Recently, the Medicare-Medicaid Coordination Office (MMCO) released three new evaluation briefs on the Financial Alignment Initiative (FAI), demonstrations designed to test models of care with states that align Medicare and Medicaid financing and services – medical, social, behavioral and long-term services and supports (LTSS) – for the dual eligible population. Currently there are a total of 13 states participating in the FAI. This initiative came into being thanks to the establishment of the MMCO through provisions of the Affordable Care Act (ACA). As these three briefs outline, these innovations are now starting to show promising preliminary results. A summary of all three briefs is available here.

With every sign from the current administration and leadership in Congress pointing to continued efforts to either roll back or undercut progress on so many fronts made possible by the ACA, it is important to monitor and evaluate ACA-established innovations that are demonstrating benefit to health care consumers, especially some of our most vulnerable populations. In addition to highlighting progress, these evaluations are also important in order for stakeholders and advocates to learn from the challenges outlined, as we work to create a system that is responsive to the needs of consumers.

The evaluation briefs discuss beneficiary experience in the FAI overall, early findings on care coordination (which is the foundation of the FAI) and special populations enrolled in two of the early demonstrations. The latter brief evaluates the experience of three sub-groups of enrollees in the demonstrations in Massachusetts and Washington state: those who are using LTSS, both at home and in institutions; enrollees with behavioral health needs, including those with serious and persistent mental illness; and people from linguistic, ethnic and racial minority groups.

The methods used for evaluation were a mix of beneficiary focus groups, including a few Black-only and Hispanic-only focus groups to identify any unique experiences of racial, ethnic and linguistic minorities enrolled in the demonstrations; interviews with key stakeholders such as state officials, federal officials, health plans and consumer advocates; data from the CAHPS survey and from the required reporting by states and health plans.

As we celebrate National Minority Health Month in April, it is also worth noting the elevation of health equity in the evaluations. A high proportion of dually eligible consumers who are served by these Medicare-Medicaid demonstrations are from communities of color. The evaluation findings suggest that while interpreter services were available for care coordination services when needed, it is more helpful when care coordinators are bilingual. Similarly, the evaluation also reports that Limited-English-proficient (LEP)enrollees valued having providers who spoke their language, which influenced their selection of and satisfaction with their demonstration health care provider network. In addition, many focus group participants spoke of cultural preferences and the need for their care coordinator to receive training to be sensitive to these preferences. For example, two participants in the Washington demonstration said some Hispanics are averse to discussing certain medical procedures and end-of life planning.

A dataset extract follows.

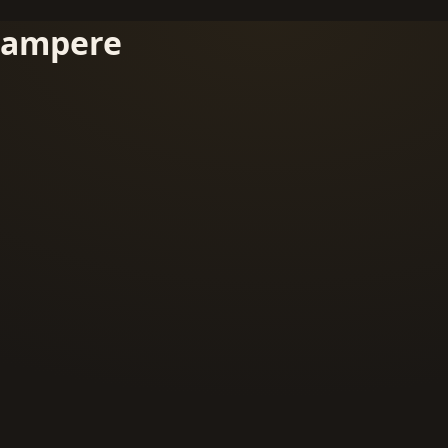
ampere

Beyond health equity, other key findings from the three evaluations included:

Beneficiary Experience findings:

  • Overall, enrollees have greater access to a broader and more flexible range of services, including home care and home modification services
  • A majority of beneficiaries report improved quality of life and a more coordinated and patient-centered approach to their care
  • Beneficiaries continue to experience issues regarding limited access to providers (including behavioral health providers), particularly regarding the size and scope of provider networks

Care Coordination findings:

  • Plans contracted to be part of the FAI reported investing heavily in hiring linguistically and culturally competent staff and in providing training to care coordinators on the needs of special populations, such as enrollees with Alzheimer’s disease and other dementias
  • In the early implementation phase of the FAI, beneficiaries lacked understanding and awareness of the care coordination benefit, but this has begun to improve
  • Care coordination workforce experienced significant turnover, and there was a need for additional training given the large volume of passively enrolled beneficiaries in the FAI
  • Many beneficiaries who understood their care coordinator’s role reported satisfaction with the relationship

Special Populations – MA and WA:

  • Findings show that demonstration services have helped at least some beneficiaries achieve a wide range of improvements in their lives, from managing chronic conditions to increasing community engagement
  • Focus groups reveal that care coordination was generally helpful; but many beneficiaries had difficulty differentiating between their care coordinator and other services or were unaware of a wide range of supports available
  • Patient-centered care and patient engagement is important to focus group participants, but some indicated they had difficulty finding providers with whom they felt comfortable

Regardless of where the efforts to protect and improve health care take us in the coming months and years, the evidence is beginning to show that innovative models of care hold promise and need to continue. We encourage CMS to continue to evaluate the consumer experience in the FAI, including how consumers are involved in their health care as well as understanding the impact of their role in health plan consumer advisory councils, which were required under the demonstrations.  

The findings from these evaluations start to weave a story together of what an effective model of care can look like for vulnerable populations and emphasize the importance of investing in those good models of care. Let’s amplify the consumer voice and most importantly engage consumers in their care and in the health care system.